The number of homes on the market is down 50% from any point in January 2020. (Zillow chart)

Update: U.S. home sales fell for the 12th straight month, according to new data from the National Association of Realtors released Tuesday. In its own report, Zillow said there were 825,000 homes on the market in January, the second-lowest total on record. The housing inventory is down nearly 50% from any point in January 2020.

According to Redfin, investors bought roughly half as many homes in the fourth quarter as they did during the same period in 2021, resulting in a record year-over-year decline. Overall home purchases declined more than 40% from a year earlier.

Redfin’s 2023 budgeting assumption assumes 4.3 million existing U.S. home sales, down from roughly 5 million in 2022.

“Because of low inventory, we continue to believe that sales volume will be more volatile than home prices,” Kelman said.

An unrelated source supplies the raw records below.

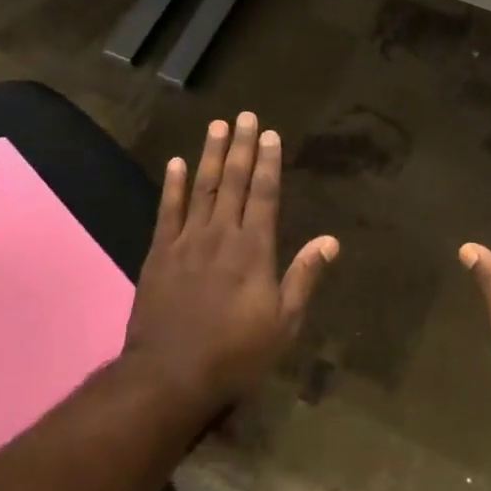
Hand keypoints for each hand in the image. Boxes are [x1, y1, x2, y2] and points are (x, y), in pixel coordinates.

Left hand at [125, 112, 338, 411]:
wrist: (169, 375)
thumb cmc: (235, 353)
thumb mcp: (283, 324)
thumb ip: (303, 277)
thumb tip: (330, 241)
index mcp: (254, 249)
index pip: (264, 194)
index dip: (268, 163)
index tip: (271, 134)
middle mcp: (221, 235)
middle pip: (233, 182)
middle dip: (241, 147)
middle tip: (246, 115)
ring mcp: (187, 241)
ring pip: (202, 187)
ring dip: (210, 154)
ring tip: (217, 125)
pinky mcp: (159, 254)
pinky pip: (167, 211)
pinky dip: (172, 185)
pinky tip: (176, 163)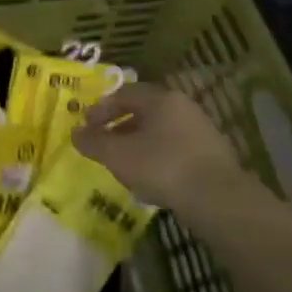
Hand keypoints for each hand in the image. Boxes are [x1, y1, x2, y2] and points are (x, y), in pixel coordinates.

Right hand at [72, 85, 263, 213]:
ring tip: (124, 164)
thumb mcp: (117, 155)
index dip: (100, 108)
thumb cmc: (161, 166)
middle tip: (103, 144)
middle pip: (144, 111)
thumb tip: (75, 133)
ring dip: (138, 144)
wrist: (216, 198)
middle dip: (119, 126)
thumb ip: (92, 142)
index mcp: (160, 99)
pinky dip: (157, 158)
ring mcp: (201, 130)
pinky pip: (175, 149)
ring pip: (160, 131)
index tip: (86, 126)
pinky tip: (150, 178)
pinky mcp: (212, 155)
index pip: (124, 93)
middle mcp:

The number of homes sold in the U.S. is down more than 30% year-over-year. (Redfin chart)

The companies did call out some signs of optimism. Kelman noted that tour scheduling, a “leading indicator” of market trends, is on the rise. Tour requests experienced a year-over-year decline of 40% in November, whereas in January and February, the decline was around the 20% range.

In a letter to shareholders, Zillow CEO Rich Barton said he’s optimistic about the outlook heading into 2023, citing mortgage rates lowering from their June peak and a “looming backlog of homes under construction,” which will help affordability.

“However, we aren’t out of the woods yet when it comes to the macro economy and how it may affect the real estate industry,” he wrote. “Things continue to be foggy, and we can’t control what the housing market does. What we can control is how we operate our business.”

Both companies have trimmed expenses in response to broader real estate trends, including ending their iBuying businesses and laying off workers.

Kelman said Redfin has shifted to more digital-margin revenue, increased online traffic, and improved its sales force. He said these adjustments will help the company be “very profitable when the housing market recovers.”

Here are other highlights from the Q4 earnings reports.

  • Revenue: Redfin’s full-year revenue was $2.3 billion, up 19% from the year prior. Zillow’s full-year revenue was $2 billion, down 6.2% from the year prior.
  • Zillow’s hiring data: The company is receiving four times as many applicants per job posting compared to 2019, thanks to its flexible work model, Barton said. The company last year boosted stock-based compensation.
  • Geographic trends: Kelman said Seattle’s real estate market is outperforming other states, possibly due to the lack of state income tax. He added that states like California and Oregon are experiencing an outflow of people. Redfin aims to hire more agents in states such as Texas, Georgia and Florida to capitalize on these migration trends.